Exercise details | Pick out every line in the listing below that contains the word "watch" and copy each one in full.

Material shown |
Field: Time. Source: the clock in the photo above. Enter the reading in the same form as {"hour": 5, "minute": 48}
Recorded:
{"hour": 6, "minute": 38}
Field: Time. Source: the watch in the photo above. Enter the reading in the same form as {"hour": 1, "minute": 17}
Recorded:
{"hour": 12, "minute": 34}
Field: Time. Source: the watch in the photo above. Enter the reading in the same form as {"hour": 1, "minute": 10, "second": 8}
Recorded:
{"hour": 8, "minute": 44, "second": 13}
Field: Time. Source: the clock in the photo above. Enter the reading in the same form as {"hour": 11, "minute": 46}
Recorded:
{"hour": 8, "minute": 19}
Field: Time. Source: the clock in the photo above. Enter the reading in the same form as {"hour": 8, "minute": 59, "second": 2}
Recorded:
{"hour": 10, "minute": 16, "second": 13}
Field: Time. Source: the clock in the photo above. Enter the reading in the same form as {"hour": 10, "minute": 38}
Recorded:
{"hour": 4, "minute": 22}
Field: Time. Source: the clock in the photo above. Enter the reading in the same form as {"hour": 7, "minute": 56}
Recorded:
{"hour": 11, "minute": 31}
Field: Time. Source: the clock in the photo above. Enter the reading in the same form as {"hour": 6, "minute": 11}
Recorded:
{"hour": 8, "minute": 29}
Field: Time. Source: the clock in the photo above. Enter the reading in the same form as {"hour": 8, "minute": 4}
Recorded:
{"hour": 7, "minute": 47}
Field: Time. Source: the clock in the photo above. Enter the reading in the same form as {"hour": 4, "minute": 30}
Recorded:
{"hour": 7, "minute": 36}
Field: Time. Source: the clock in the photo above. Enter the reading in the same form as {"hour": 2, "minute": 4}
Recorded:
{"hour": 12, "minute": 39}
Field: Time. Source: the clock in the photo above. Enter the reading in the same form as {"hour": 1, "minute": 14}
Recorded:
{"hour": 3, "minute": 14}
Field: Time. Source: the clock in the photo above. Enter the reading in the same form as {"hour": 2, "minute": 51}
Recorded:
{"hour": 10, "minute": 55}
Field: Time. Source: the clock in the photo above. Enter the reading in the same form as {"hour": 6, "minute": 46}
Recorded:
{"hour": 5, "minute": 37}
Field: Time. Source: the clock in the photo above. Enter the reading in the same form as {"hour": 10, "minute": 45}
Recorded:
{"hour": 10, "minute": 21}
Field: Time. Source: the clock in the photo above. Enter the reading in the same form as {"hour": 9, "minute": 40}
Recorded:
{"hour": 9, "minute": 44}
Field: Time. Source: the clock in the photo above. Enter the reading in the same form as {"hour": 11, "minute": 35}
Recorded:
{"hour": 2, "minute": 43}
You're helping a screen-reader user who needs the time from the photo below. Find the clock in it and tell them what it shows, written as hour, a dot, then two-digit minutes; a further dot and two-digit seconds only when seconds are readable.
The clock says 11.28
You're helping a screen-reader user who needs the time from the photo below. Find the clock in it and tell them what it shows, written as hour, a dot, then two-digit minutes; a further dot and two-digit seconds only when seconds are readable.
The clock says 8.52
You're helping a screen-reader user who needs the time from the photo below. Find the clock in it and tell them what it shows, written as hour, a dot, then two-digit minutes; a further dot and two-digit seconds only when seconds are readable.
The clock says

Worked answer |
Field: Time. Source: the watch in the photo above. Enter the reading in the same form as {"hour": 1, "minute": 17}
Field: Time. Source: the watch in the photo above. Enter the reading in the same form as {"hour": 1, "minute": 10, "second": 8}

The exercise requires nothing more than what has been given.